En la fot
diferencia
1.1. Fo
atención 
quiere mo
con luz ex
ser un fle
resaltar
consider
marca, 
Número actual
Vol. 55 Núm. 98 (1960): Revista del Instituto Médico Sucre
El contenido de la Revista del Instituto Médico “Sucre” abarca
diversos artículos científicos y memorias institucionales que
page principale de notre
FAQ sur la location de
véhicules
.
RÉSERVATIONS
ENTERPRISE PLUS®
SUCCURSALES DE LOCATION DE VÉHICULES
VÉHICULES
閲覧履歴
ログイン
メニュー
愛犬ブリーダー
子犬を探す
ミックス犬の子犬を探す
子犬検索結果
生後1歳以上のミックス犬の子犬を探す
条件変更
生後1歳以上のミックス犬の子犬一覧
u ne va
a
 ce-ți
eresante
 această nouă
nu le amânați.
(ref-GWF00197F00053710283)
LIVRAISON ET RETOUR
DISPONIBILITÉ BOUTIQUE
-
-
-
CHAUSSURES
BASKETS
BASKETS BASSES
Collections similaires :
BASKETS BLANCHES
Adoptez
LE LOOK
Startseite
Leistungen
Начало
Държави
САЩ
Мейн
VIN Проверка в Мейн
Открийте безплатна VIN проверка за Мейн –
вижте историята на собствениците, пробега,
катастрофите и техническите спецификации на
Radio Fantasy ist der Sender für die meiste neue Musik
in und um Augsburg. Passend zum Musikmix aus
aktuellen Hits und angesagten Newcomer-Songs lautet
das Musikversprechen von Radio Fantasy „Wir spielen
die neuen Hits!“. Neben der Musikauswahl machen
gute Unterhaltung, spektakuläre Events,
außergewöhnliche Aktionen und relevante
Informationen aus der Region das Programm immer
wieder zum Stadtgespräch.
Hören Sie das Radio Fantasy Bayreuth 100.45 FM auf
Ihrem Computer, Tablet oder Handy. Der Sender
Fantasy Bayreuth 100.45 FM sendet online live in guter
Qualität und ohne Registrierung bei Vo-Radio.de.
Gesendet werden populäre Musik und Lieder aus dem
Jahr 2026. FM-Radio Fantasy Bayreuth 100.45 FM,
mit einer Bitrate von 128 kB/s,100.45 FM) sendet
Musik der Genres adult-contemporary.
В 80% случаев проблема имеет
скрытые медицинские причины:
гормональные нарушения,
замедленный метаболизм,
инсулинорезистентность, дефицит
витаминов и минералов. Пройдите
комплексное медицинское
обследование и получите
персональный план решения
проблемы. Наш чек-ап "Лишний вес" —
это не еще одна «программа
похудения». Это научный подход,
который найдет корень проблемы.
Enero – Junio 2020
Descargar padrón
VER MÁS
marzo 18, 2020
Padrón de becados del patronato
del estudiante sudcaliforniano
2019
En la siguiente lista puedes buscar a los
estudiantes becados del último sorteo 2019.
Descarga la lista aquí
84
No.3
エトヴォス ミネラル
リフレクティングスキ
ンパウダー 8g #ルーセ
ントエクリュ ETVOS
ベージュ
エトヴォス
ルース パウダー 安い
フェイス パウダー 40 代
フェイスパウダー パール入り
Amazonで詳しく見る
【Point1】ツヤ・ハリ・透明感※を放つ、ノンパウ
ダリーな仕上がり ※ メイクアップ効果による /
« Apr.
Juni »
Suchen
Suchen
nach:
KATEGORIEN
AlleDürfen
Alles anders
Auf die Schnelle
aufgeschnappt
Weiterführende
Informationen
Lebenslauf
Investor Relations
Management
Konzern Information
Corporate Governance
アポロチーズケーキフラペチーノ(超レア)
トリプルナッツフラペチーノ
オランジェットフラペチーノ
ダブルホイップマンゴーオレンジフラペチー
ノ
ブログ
==========
§ What needs to be done
Each line that holds the string "Мейн" is to be copied from the entries above.

§ Answer box
Мейн
VIN Проверка в Мейн
Открийте безплатна VIN проверка за Мейн –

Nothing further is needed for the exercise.